Exercise brief -
Give only the number of lines in these records that include "https".
[Entries provided — start]
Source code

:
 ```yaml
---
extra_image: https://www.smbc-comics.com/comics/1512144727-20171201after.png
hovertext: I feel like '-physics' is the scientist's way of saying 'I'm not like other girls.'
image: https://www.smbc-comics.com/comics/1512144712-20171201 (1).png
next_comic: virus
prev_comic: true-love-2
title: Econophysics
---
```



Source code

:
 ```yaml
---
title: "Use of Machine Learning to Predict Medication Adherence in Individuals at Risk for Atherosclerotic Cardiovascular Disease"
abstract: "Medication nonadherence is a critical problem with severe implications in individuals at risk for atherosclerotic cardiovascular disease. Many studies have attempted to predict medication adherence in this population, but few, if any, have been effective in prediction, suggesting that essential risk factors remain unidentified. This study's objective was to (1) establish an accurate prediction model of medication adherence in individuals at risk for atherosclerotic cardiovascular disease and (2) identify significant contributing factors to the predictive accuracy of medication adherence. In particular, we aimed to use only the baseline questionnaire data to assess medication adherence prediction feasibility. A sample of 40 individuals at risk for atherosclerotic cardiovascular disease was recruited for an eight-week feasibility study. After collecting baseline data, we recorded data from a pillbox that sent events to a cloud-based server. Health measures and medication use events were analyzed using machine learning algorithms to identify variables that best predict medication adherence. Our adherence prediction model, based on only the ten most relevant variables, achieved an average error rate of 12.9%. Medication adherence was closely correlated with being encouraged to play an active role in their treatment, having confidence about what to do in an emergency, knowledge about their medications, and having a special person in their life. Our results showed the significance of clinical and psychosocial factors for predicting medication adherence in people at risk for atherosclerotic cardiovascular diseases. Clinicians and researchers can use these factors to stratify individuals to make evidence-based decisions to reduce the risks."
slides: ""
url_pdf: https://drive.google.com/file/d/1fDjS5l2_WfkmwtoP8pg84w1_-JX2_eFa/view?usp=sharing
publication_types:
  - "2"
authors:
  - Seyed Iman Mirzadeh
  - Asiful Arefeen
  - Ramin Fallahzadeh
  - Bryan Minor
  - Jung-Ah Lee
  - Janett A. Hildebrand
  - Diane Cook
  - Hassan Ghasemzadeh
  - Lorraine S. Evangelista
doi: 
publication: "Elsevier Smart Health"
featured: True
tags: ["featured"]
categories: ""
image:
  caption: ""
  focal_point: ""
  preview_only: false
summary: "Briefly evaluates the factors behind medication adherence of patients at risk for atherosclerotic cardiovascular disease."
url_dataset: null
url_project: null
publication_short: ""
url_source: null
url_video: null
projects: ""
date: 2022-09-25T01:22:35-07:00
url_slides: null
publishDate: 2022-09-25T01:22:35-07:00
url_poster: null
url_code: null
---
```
[Entries provided — finish]
Task response -
3